======== EXTRACT TO READ
And all the educational initiatives available won’t work if children aren’t showing up regularly for school, advocates observed.

“It’s not just about the kids, it’s about the family,” said Fernandez. This is really that “parents understand the decisions they make every day for five-, six-, and four-year-olds, those every-day decisions add up.”

The problem of chronic absenteeism tends to spike in the early grades (with pre-Kindergarteners and Kindergarteners missing the most days) and then again in high school, for reasons including homelessness, not having the right clothes, illness, being afraid to walk to school or being afraid in school, boredom with classwork, having to take care of younger siblings.

According to Attendance Works, by 6th grade, absenteeism is one of three signs that a student may drop out of high school, and by 9th grade, regular and high attendance is a better predictor of graduation rates than 8th grade test scores. Absenteeism can hide in plain site: students missing a day or two of school every few weeks end up being chronically absent.

Learning how to more closely read her attendance data has been an eye opener for elementary-school principal Lucia Orduz-Castillo, now three years into her job at the helm of PS 42. Going over her students’ results on the state exams from last spring, a disheartening number of them failed the tests, she said, with only 8 percent getting a score of 3 or 4. Then she cross-correlated those scores with absentee rates. One child, who was absent 64 days last year, had scored a 2.7 on the state ELA tests. Imagine, she said, what the score could have been if the child was a regular, attending student.

“Attendance is complex,” said Orduz-Castillo. “It’s about motivating kids, motivating parents and training staff how to be responsive to the children’s needs. If children are engaged, they are more likely to come to school.”

The focus on attendance in the South Bronx connects with a broad de Blasio administration focus on so-called community schools, which are supposed to provide support not just for a student’s education but also for her social, health and emotional needs.

At the start of September, the mayor announced 130 new community schools. The South Bronx will see its number go from 9 to 20. Some of the community schools already existed and were being funded during the Bloomberg years by the Children’s Aid Society, said Fernandez.
================
======== EXTRACTED ENTRIES
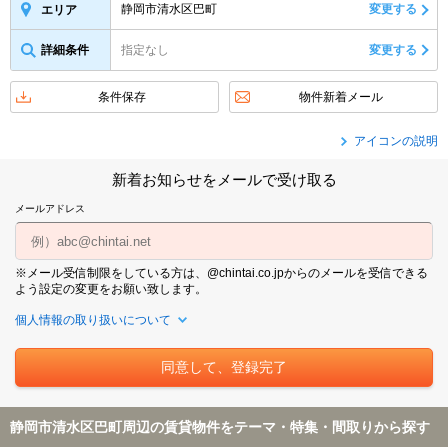
静岡市清水区巴町
変更する
エリア
詳細条件
指定なし
変更する
条件保存
物件新着メール
アイコンの説明
新着お知らせをメールで受け取る
メールアドレス
※メール受信制限をしている方は、@chintai.co.jpからのメールを受信できる
よう設定の変更をお願い致します。
個人情報の取り扱いについて
静岡市清水区巴町周辺の賃貸物件をテーマ・特集・間取りから探す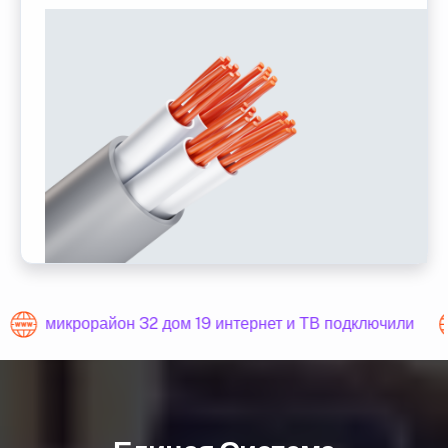
микрорайон 32 дом 19 интернет и ТВ подключили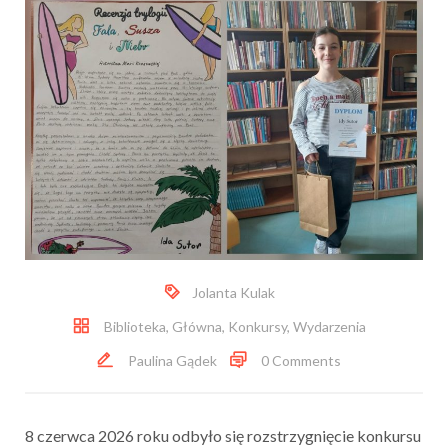
Jolanta Kulak
Biblioteka
,
Główna
,
Konkursy
,
Wydarzenia
Paulina Gądek
0 Comments
8 czerwca 2026 roku odbyło się rozstrzygnięcie konkursu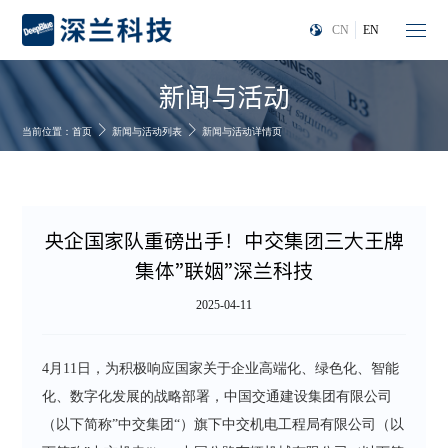
CN
EN
新闻与活动
当前位置：
首页
新闻与活动列表
新闻与活动详情页
央企国家队重磅出手！中交集团三大王牌
集体"联姻"深兰科技
2025-04-11
4月11日，为积极响应国家关于企业高端化、绿色化、智能
化、数字化发展的战略部署，中国交通建设集团有限公司
（以下简称”中交集团“）旗下中交机电工程局有限公司（以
================
WORK ORDER 1:
Decide whether each statement agrees with the passage on school absenteeism, answering yes or no and quoting the words that decide it: (a) chronic absenteeism rises in the early grades and rises again in high school; (b) by 9th grade, 8th grade test scores predict graduation rates better than attendance does; (c) the number of community schools in the South Bronx is set to go from 9 to 20.
WORK ORDER 2:
Retype the stretch of the passage on school absenteeism from "At the start" through "Society, said Fernandez.".
The saved entries have no connection to the passage on school absenteeism.

EXPECTED OUTPUT 1:
(a) Yes: "The problem of chronic absenteeism tends to spike in the early grades (with pre-Kindergarteners and Kindergarteners missing the most days) and then again in high school"
(b) No: "by 9th grade, regular and high attendance is a better predictor of graduation rates than 8th grade test scores"
(c) Yes: "The South Bronx will see its number go from 9 to 20."

EXPECTED OUTPUT 2:
At the start of September, the mayor announced 130 new community schools. The South Bronx will see its number go from 9 to 20. Some of the community schools already existed and were being funded during the Bloomberg years by the Children’s Aid Society, said Fernandez.